### What you are asked to do
Please render every line of the rows below as a Markdown table with the columns No. and Text, numbering the lines in order and skipping blank ones. Leave the pictures out of your answer.

### Records shown
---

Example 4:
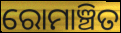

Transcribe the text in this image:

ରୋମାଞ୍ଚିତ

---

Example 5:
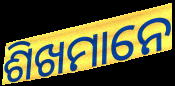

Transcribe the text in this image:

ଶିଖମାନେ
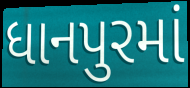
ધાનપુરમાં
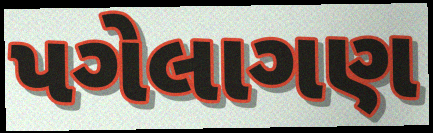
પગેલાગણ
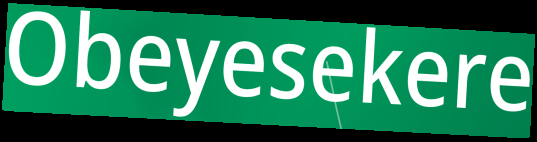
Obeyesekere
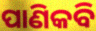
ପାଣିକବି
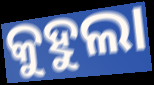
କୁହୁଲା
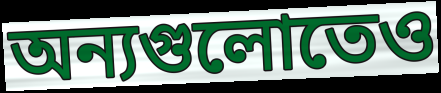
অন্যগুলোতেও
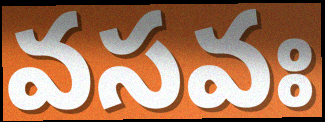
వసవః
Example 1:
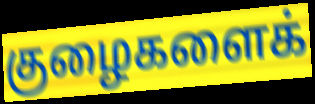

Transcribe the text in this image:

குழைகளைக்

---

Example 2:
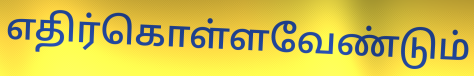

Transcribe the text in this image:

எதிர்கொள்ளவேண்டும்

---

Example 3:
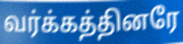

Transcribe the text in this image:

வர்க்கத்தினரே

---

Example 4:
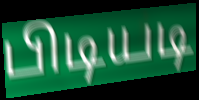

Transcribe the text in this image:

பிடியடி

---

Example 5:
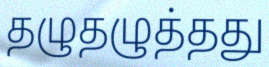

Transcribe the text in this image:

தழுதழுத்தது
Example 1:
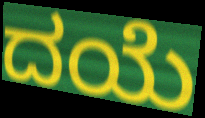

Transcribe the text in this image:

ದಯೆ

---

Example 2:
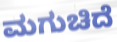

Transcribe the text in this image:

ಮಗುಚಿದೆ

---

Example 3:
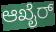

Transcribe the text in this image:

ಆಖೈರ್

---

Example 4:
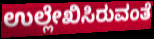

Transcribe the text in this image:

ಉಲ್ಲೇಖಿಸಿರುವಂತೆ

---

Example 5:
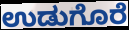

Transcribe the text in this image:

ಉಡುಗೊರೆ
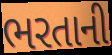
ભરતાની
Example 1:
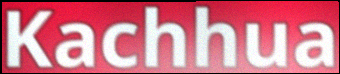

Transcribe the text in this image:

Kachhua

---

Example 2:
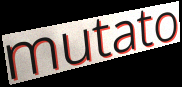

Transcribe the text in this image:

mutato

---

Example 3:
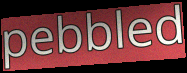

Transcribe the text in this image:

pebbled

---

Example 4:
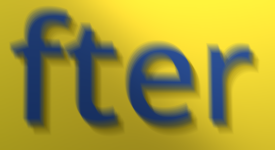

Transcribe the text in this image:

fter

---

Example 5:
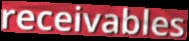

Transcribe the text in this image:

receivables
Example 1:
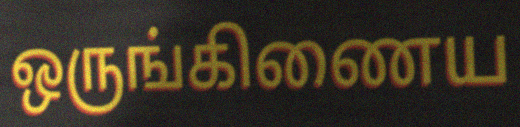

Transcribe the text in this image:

### Written answer
| No. | Text |
|---|---|
| 1 | --- |
| 2 | Example 4: |
| 3 | Transcribe the text in this image: |
| 4 | ରୋମାଞ୍ଚିତ |
| 5 | --- |
| 6 | Example 5: |
| 7 | Transcribe the text in this image: |
| 8 | ଶିଖମାନେ |
| 9 | ધાનપુરમાં |
| 10 | પગેલાગણ |
| 11 | Obeyesekere |
| 12 | ପାଣିକବି |
| 13 | କୁହୁଲା |
| 14 | অন্যগুলোতেও |
| 15 | వసవః |
| 16 | Example 1: |
| 17 | Transcribe the text in this image: |
| 18 | குழைகளைக் |
| 19 | --- |
| 20 | Example 2: |
| 21 | Transcribe the text in this image: |
| 22 | எதிர்கொள்ளவேண்டும் |
| 23 | --- |
| 24 | Example 3: |
| 25 | Transcribe the text in this image: |
| 26 | வர்க்கத்தினரே |
| 27 | --- |
| 28 | Example 4: |
| 29 | Transcribe the text in this image: |
| 30 | பிடியடி |
| 31 | --- |
| 32 | Example 5: |
| 33 | Transcribe the text in this image: |
| 34 | தழுதழுத்தது |
| 35 | Example 1: |
| 36 | Transcribe the text in this image: |
| 37 | ದಯೆ |
| 38 | --- |
| 39 | Example 2: |
| 40 | Transcribe the text in this image: |
| 41 | ಮಗುಚಿದೆ |
| 42 | --- |
| 43 | Example 3: |
| 44 | Transcribe the text in this image: |
| 45 | ಆಖೈರ್ |
| 46 | --- |
| 47 | Example 4: |
| 48 | Transcribe the text in this image: |
| 49 | ಉಲ್ಲೇಖಿಸಿರುವಂತೆ |
| 50 | --- |
| 51 | Example 5: |
| 52 | Transcribe the text in this image: |
| 53 | ಉಡುಗೊರೆ |
| 54 | ભરતાની |
| 55 | Example 1: |
| 56 | Transcribe the text in this image: |
| 57 | Kachhua |
| 58 | --- |
| 59 | Example 2: |
| 60 | Transcribe the text in this image: |
| 61 | mutato |
| 62 | --- |
| 63 | Example 3: |
| 64 | Transcribe the text in this image: |
| 65 | pebbled |
| 66 | --- |
| 67 | Example 4: |
| 68 | Transcribe the text in this image: |
| 69 | fter |
| 70 | --- |
| 71 | Example 5: |
| 72 | Transcribe the text in this image: |
| 73 | receivables |
| 74 | Example 1: |
| 75 | Transcribe the text in this image: |